La conclusion de saint Augustin est aussi importante. Les actes de Perpétue et Félicité étaient aussi utilisées par la secte montaniste et ses adeptes (elles ont été achevées par un disciple de Tertullien), donc saint Augustin s’empresse d’affirmer la catholicité qui unis les martyrs et les fidèles. « N’oublions pas toutefois, dit-il, que nous obéissons au même Seigneur, que nous suivons-le même Maître, que nous escortons le même Prince, que nous sommes unis au même Chef, que nous marchons vers la même Jérusalem, que nous pratiquons la même charité et que nous gardons la même unité ».

Sermon 281 : Saint Augustin évoque dans ce deuxième sermon l’idée que le courage viril qu’elles déploient dans leurs combats, malgré la faiblesse de leur sexe, ne peut être attribué qu’à Jésus-Christ, à qui elles étaient intimement unies. Ce qui rend ce courage plus digne encore d’admiration, c’est qu’en triomphant de tout, l’une Perpétue triomphe de son vieux père en lui témoignant la plus filiale tendresse, et que l’autre Félicité triomphe miraculeusement d’un enfant nouveau-né.
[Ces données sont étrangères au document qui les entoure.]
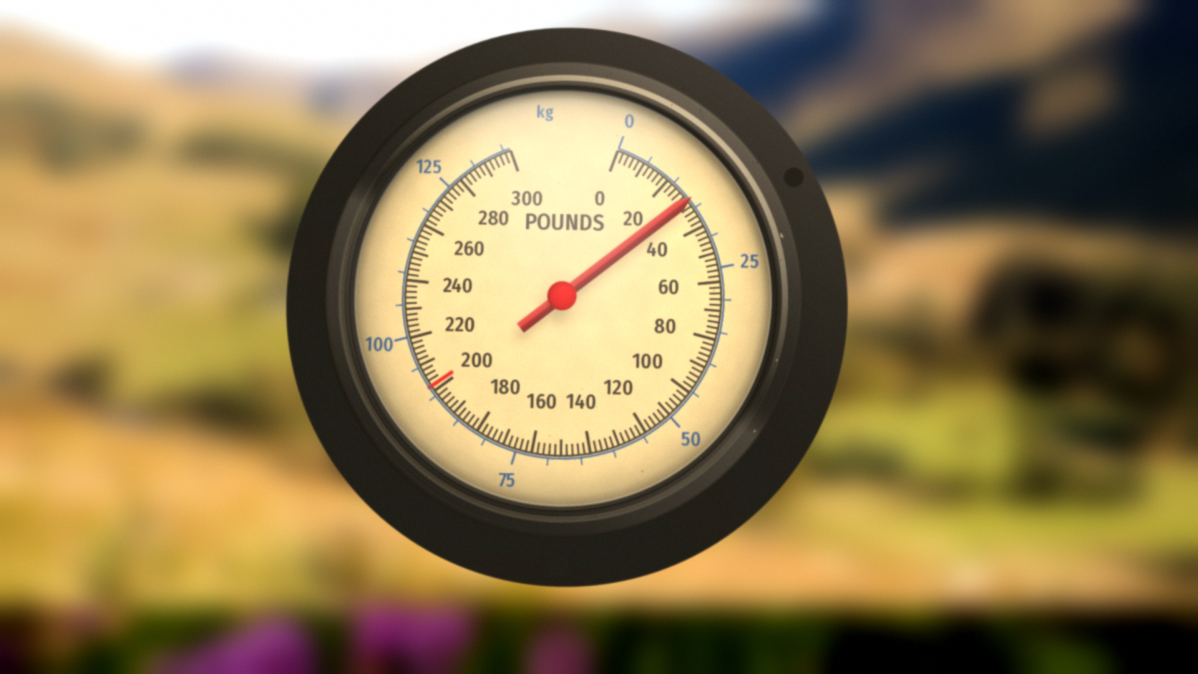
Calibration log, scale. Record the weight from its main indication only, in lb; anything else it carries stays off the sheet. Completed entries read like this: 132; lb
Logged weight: 30; lb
Ceci explique pourquoi l’Eglise a insérée dans le canon romain les noms de Perpétue et Félicité.

Quelques textes :

« …la couronne est plus glorieuse, quand le sexe est plus faible, et l’âme se montre assurément plus virile dans le corps d’une femme, lorsque celle-ci ne succombe pas sous le poids de sa fragilité. Combien elles avaient raison de se tenir intimement unies à l’Epoux unique à qui l’unique Eglise se présente comme une vierge chaste !»

« …dès que …ennemi qui avait trompé l’homme par la femme, se sentit aux prises avec cette femme d’un mâle courage, il essaya de la vaincre en recourant à un homme. Il ne s’adressa point à son mari, dans la crainte que déjà citoyenne des cieux par l’élévation de ses pensées, elle ne soupçonnât en lui des désirs charnels qui la feraient rougir et dont elle triompherait aisément ; c’est sur les lèvres de son père qu’il mit des paroles de séduction… Mais la sainte répondit à son père avec une telle sagesse que, sans violer le précepte qui commande d’honorer les parents, elle ne se laissa point prendre aux ruses profondes où se cachait l’ennemi ».
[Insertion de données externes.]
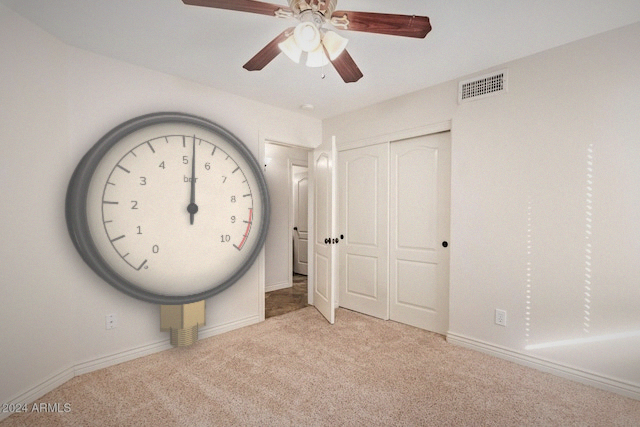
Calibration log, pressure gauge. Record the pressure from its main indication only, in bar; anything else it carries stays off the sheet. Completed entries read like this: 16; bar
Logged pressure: 5.25; bar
« Pour Félicité, elle était enceinte dans sa prison… Un mois avant d’être à terme, elle donna donc le jour à un enfant. …Oui, la Providence voulut que son enfant vînt au monde avant l’époque ordinaire, afin que Félicité fût rendue, comme il était juste, à ses illustres compagnons ; sans elle, effectivement, ne semble-t-il pas que ces martyrs auraient manqué, non-seulement d’une compagne de plus, mais encore de la récompense qui leur était due ? …Pourquoi ont-ils tout bravé, sinon pour jouir d’une Félicité Perpétuelle ? ».

Sermon 282. Ce sermon est le plus bref, cependant il faut lire la version augmentée que des chercheurs autrichiens ont découvert dans l’ex-Allemagne de l’Est en 2006. Ici saint Augustin revient sur les idées précédentes en expliquant pourquoi la fête est célébrée sous le nom de Perpétue et Félicité.   

Quelques textes :

« En effet Perpétue ou Perpétuelle et Félicité sont à la fois les noms de ces deux femmes et la récompense de tous les martyrs ». « …Que servirait la Perpétuité sans la Félicité ? et sans la Perpétuité la Félicité ne serait que passagère ».
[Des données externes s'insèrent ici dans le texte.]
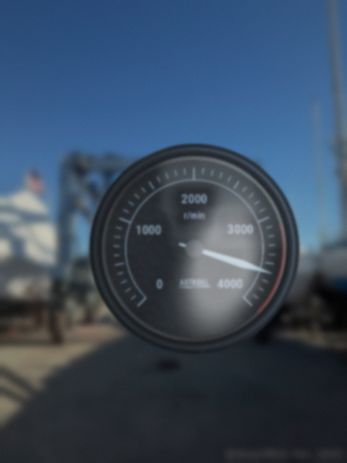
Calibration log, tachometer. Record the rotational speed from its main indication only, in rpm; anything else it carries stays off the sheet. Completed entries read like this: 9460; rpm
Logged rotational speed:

« Au nombre de ces glorieux martyrs se trouvèrent aussi des hommes qui le même jour triomphèrent également des tourments avec un indomptable courage. Ce ne sont pas eux toutefois qui ont donné leurs noms à cette fête. Serait-ce que les deux saintes l’emportaient sur eux par la dignité de leurs mœurs ? Non, c’est que ce fut pour le sexe faible un plus grand miracle de vaincre l’antique ennemi ; c’est encore parce qu’en combattant, la mâle vertu avait les yeux ouverts sur la Perpétuelle Félicité ».

P. Silvio Moreno, IVE


[1] Cf. Analecta Bollandiana, 113,1995, p. 89-106 ; Dolbeau, F., Revue des Études Augustiniennes, 42 (1996), 295-320 ; Dolbeau, F., Augustin et la prédication en Afrique, Paris, 2005, p. 337-354.